Sixth Hammond Horror Fest offers events old and new

Hammond Horror Fest will once again offer a showcase of alternative art this weekend, Oct. 14-15, in celebration of Halloween.

The annual art exhibition, now in its sixth year, features a variety of events each October. This year’s festival will focus on the inaugural 48-hour film festival and the returning 24-hour theater event.

“I think this year’s going to be bigger and better than ever,” said James Winter, co-founder of Hammond Horror Fest and associate professor of theater at Southeastern. “I’m really excited about this 48-hour film festival.
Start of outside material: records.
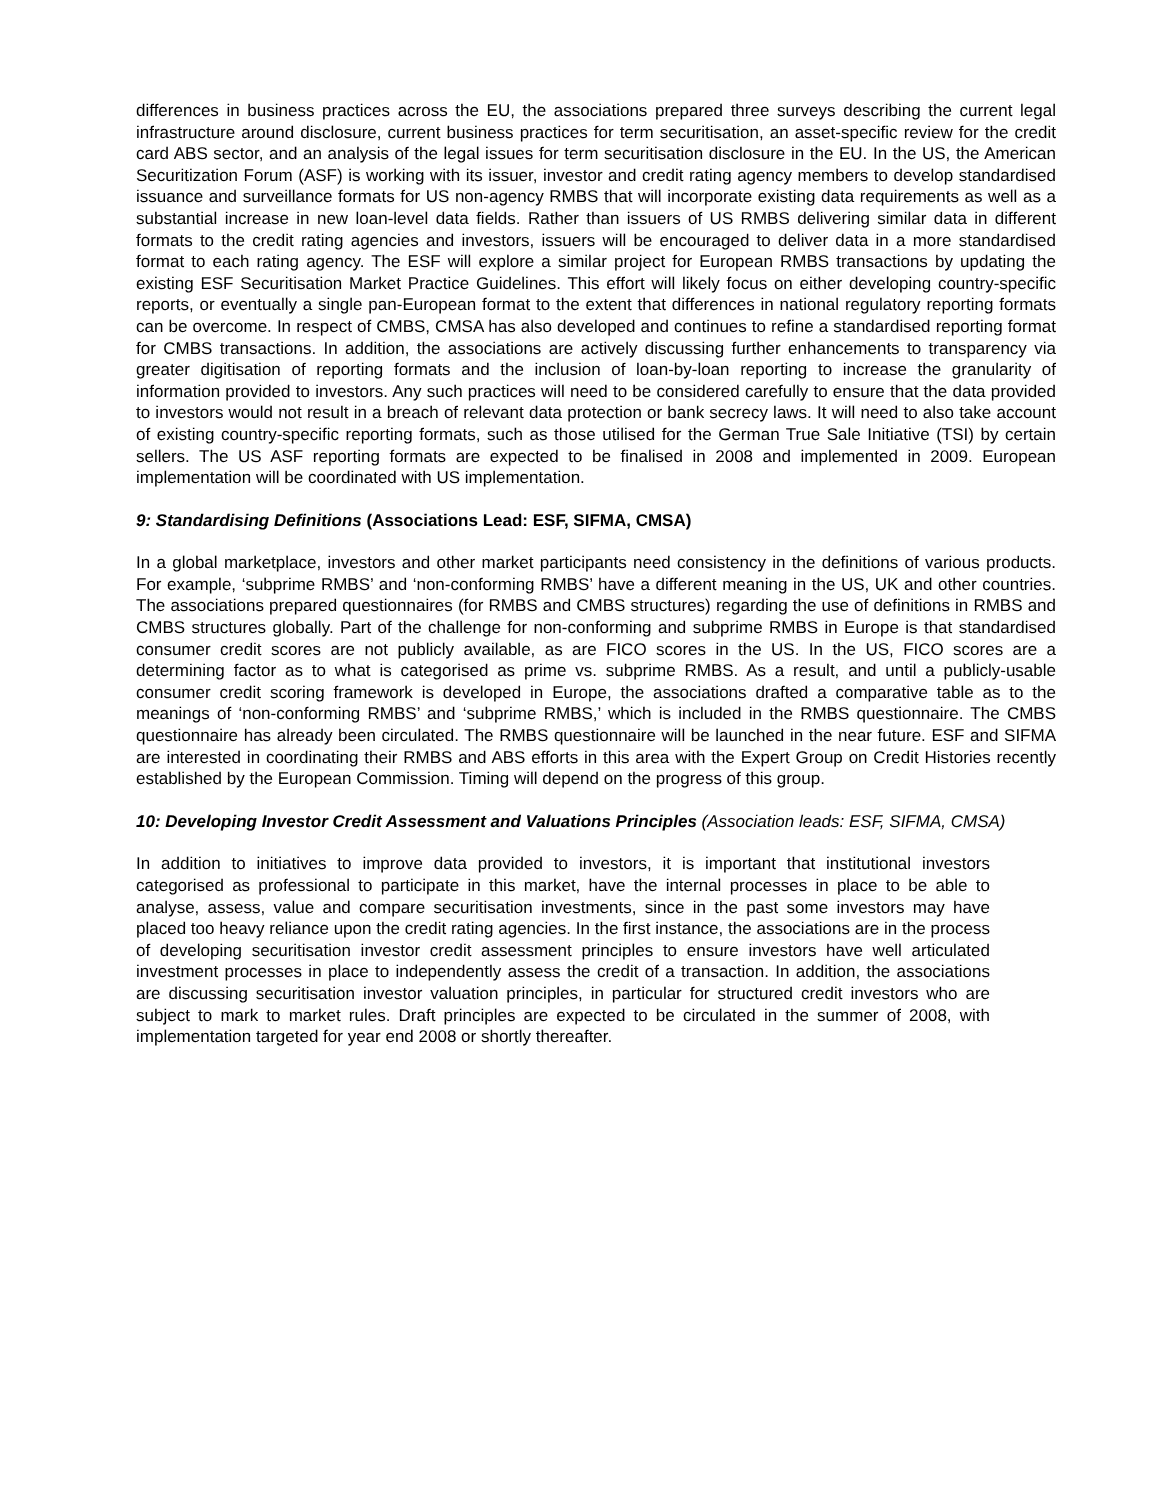differences in business practices across the EU, the associations prepared three surveys describing the current legal infrastructure around disclosure, current business practices for term securitisation, an asset-specific review for the credit card ABS sector, and an analysis of the legal issues for term securitisation disclosure in the EU. In the US, the American Securitization Forum (ASF) is working with its issuer, investor and credit rating agency members to develop standardised issuance and surveillance formats for US non-agency RMBS that will incorporate existing data requirements as well as a substantial increase in new loan-level data fields. Rather than issuers of US RMBS delivering similar data in different formats to the credit rating agencies and investors, issuers will be encouraged to deliver data in a more standardised format to each rating agency. The ESF will explore a similar project for European RMBS transactions by updating the existing ESF Securitisation Market Practice Guidelines. This effort will likely focus on either developing country-specific reports, or eventually a single pan-European format to the extent that differences in national regulatory reporting formats can be overcome. In respect of CMBS, CMSA has also developed and continues to refine a standardised reporting format for CMBS transactions. In addition, the associations are actively discussing further enhancements to transparency via greater digitisation of reporting formats and the inclusion of loan-by-loan reporting to increase the granularity of information provided to investors. Any such practices will need to be considered carefully to ensure that the data provided to investors would not result in a breach of relevant data protection or bank secrecy laws. It will need to also take account of existing country-specific reporting formats, such as those utilised for the German True Sale Initiative (TSI) by certain sellers. The US ASF reporting formats are expected to be finalised in 2008 and implemented in 2009. European implementation will be coordinated with US implementation.
9: Standardising Definitions (Associations Lead: ESF, SIFMA, CMSA)
In a global marketplace, investors and other market participants need consistency in the definitions of various products. For example, ‘subprime RMBS’ and ‘non-conforming RMBS’ have a different meaning in the US, UK and other countries. The associations prepared questionnaires (for RMBS and CMBS structures) regarding the use of definitions in RMBS and CMBS structures globally. Part of the challenge for non-conforming and subprime RMBS in Europe is that standardised consumer credit scores are not publicly available, as are FICO scores in the US. In the US, FICO scores are a determining factor as to what is categorised as prime vs. subprime RMBS. As a result, and until a publicly-usable consumer credit scoring framework is developed in Europe, the associations drafted a comparative table as to the meanings of ‘non-conforming RMBS’ and ‘subprime RMBS,’ which is included in the RMBS questionnaire. The CMBS questionnaire has already been circulated. The RMBS questionnaire will be launched in the near future. ESF and SIFMA are interested in coordinating their RMBS and ABS efforts in this area with the Expert Group on Credit Histories recently established by the European Commission. Timing will depend on the progress of this group.
10: Developing Investor Credit Assessment and Valuations Principles (Association leads: ESF, SIFMA, CMSA)
In addition to initiatives to improve data provided to investors, it is important that institutional investors categorised as professional to participate in this market, have the internal processes in place to be able to analyse, assess, value and compare securitisation investments, since in the past some investors may have placed too heavy reliance upon the credit rating agencies. In the first instance, the associations are in the process of developing securitisation investor credit assessment principles to ensure investors have well articulated investment processes in place to independently assess the credit of a transaction. In addition, the associations are discussing securitisation investor valuation principles, in particular for structured credit investors who are subject to mark to market rules. Draft principles are expected to be circulated in the summer of 2008, with implementation targeted for year end 2008 or shortly thereafter.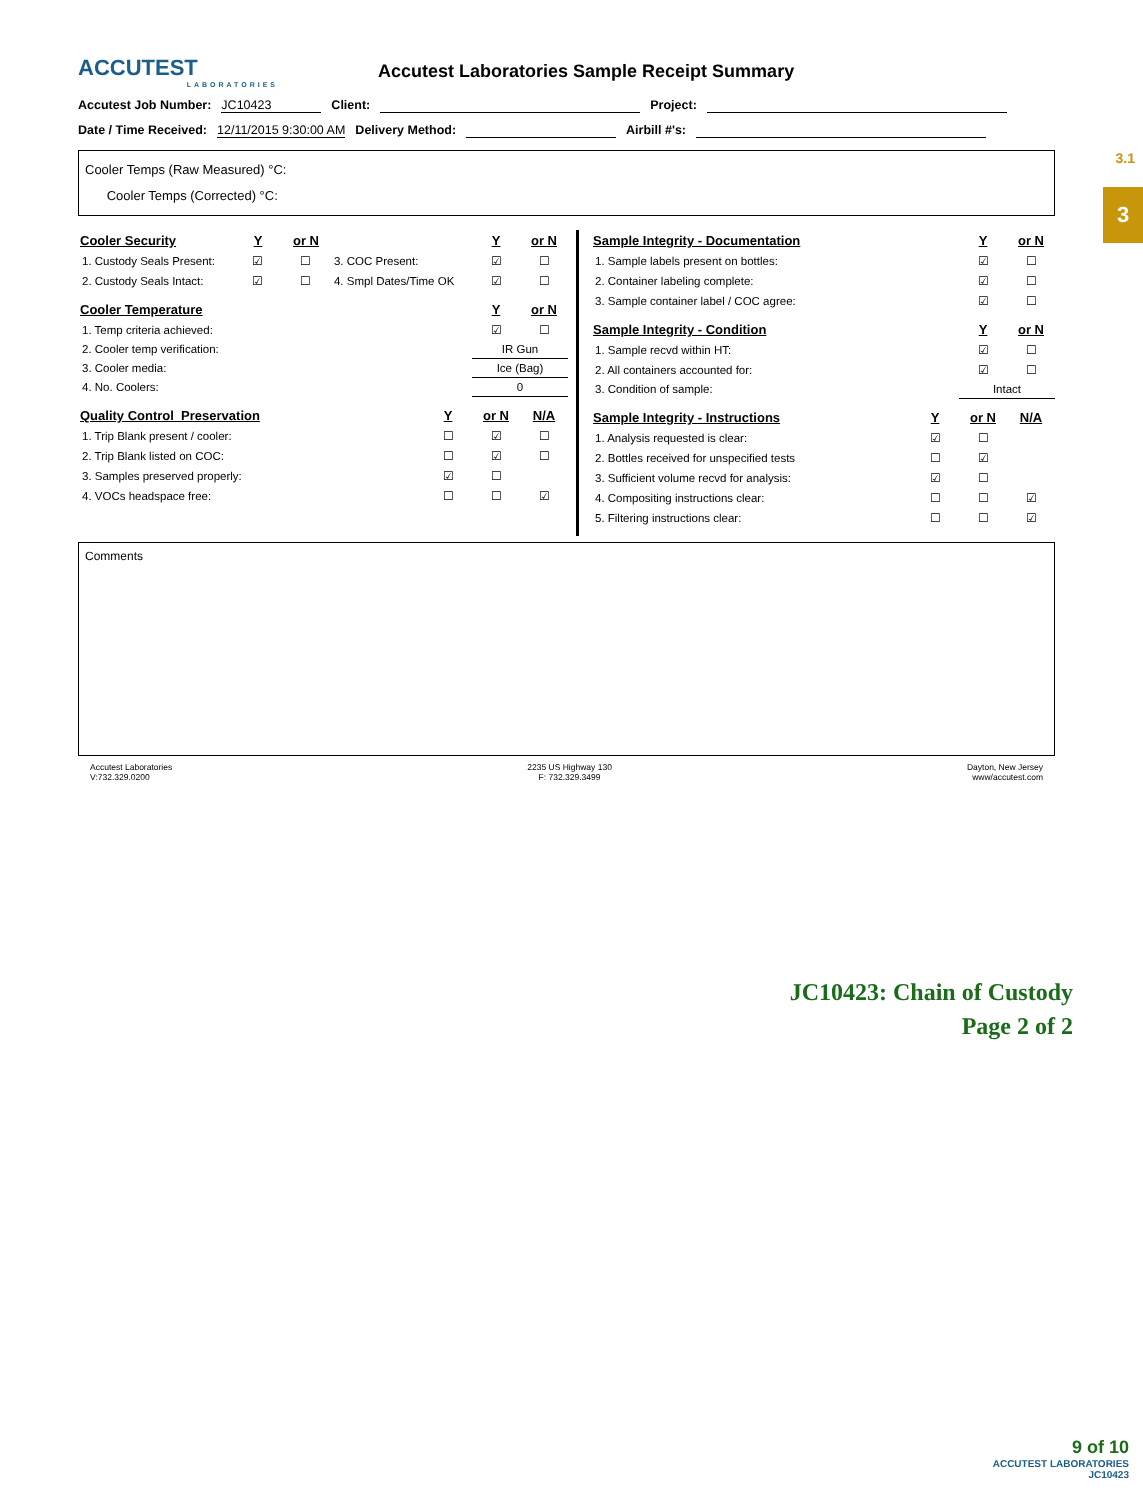3.1
3
ACCUTEST
LABORATORIES
Accutest Laboratories Sample Receipt Summary
Accutest Job Number: JC10423 Client: Project:
Date / Time Received: 12/11/2015 9:30:00 AM Delivery Method: Airbill #'s:
Cooler Temps (Raw Measured) °C:
Cooler Temps (Corrected) °C:
| Cooler Security | Y | or N | | Y | or N |
| --- | --- | --- | --- | --- | --- |
| 1. Custody Seals Present: | ☑ | ☐ | 3. COC Present: | ☑ | ☐ |
| 2. Custody Seals Intact: | ☑ | ☐ | 4. Smpl Dates/Time OK | ☑ | ☐ |
| Cooler Temperature | Y | or N |
| --- | --- | --- |
| 1. Temp criteria achieved: | ☑ | ☐ |
| 2. Cooler temp verification: | IR Gun | |
| 3. Cooler media: | Ice (Bag) | |
| 4. No. Coolers: | 0 | |
| Quality Control_Preservation | Y | or N | N/A |
| --- | --- | --- | --- |
| 1. Trip Blank present / cooler: | ☐ | ☑ | ☐ |
| 2. Trip Blank listed on COC: | ☐ | ☑ | ☐ |
| 3. Samples preserved properly: | ☑ | ☐ | |
| 4. VOCs headspace free: | ☐ | ☐ | ☑ |
| Sample Integrity - Documentation | Y | or N |
| --- | --- | --- |
| 1. Sample labels present on bottles: | ☑ | ☐ |
| 2. Container labeling complete: | ☑ | ☐ |
| 3. Sample container label / COC agree: | ☑ | ☐ |
| Sample Integrity - Condition | Y | or N |
| --- | --- | --- |
| 1. Sample recvd within HT: | ☑ | ☐ |
| 2. All containers accounted for: | ☑ | ☐ |
| 3. Condition of sample: | Intact | |
| Sample Integrity - Instructions | Y | or N | N/A |
| --- | --- | --- | --- |
| 1. Analysis requested is clear: | ☑ | ☐ | |
| 2. Bottles received for unspecified tests | ☐ | ☑ | |
| 3. Sufficient volume recvd for analysis: | ☑ | ☐ | |
| 4. Compositing instructions clear: | ☐ | ☐ | ☑ |
| 5. Filtering instructions clear: | ☐ | ☐ | ☑ |
Comments
Accutest Laboratories
V:732.329.0200
2235 US Highway 130
F: 732.329.3499
Dayton, New Jersey
www/accutest.com
JC10423: Chain of Custody
Page 2 of 2
9 of 10
ACCUTEST LABORATORIES
JC10423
It’s really amazing what these teams did in 48 hours.”

The film festival, part of the Macabre Showcase taking place Friday evening, features the work of teams who had only 48 hours to produce a film.

“These films will not be for children,” said Tara Bennett, Hammond Horror Fest’s publicist. “They are definitely not of the ‘Casper’ variety.”

Bennett said that the criteria for the horror film competition required teams to insert a given line of dialogue and to implement a designated prop at some point in the movies.

Hammond Horror Fest, co-founded by Winter and Taylor McLellan, is a response to Fanfare, the Columbia Theatre’s fall art showcase of performances and lectures. According to Winter, he and McLellan both like Halloween and wanted to provide something specifically geared toward the college crowd.

“I don’t know of anything else like this in the immediate area,” he said.

Hammond Horror Fest, usually a three-night event, will only take place over two nights this year after changes to the schedule. Winter said many of the normal festival participants will not be able to take part this year due to the recent historic floods in Louisiana. This in turn led to the cancellation of the zombie fashion show and to the combining of the film festival with the masquerade dance.

The horror festival’s 24-hour theater event will remain. This year’s theater event, “7 Tales from the Labyrinth,” draws inspiration from Jim Henson’s “Labyrinth” in honor of the film’s 30th anniversary.

The annual festival is a nonprofit and donates proceeds to the American Cancer Society. According to Bennett, the zombie walk, which the festival group holds at Hot August Night, is one of its biggest promotional efforts.

“I would love to see even more people talking about us,” Bennett said of Hammond Horror Fest’s future. “See what we’re about. Seeing is believing.”

Audiences will have a chance to see the 48-hour film festival Friday night from 6-11 p.m. at the Gnarly Barley Brewery and the 24-hour theater event Saturday night at 8 p.m. in Pottle Auditorium.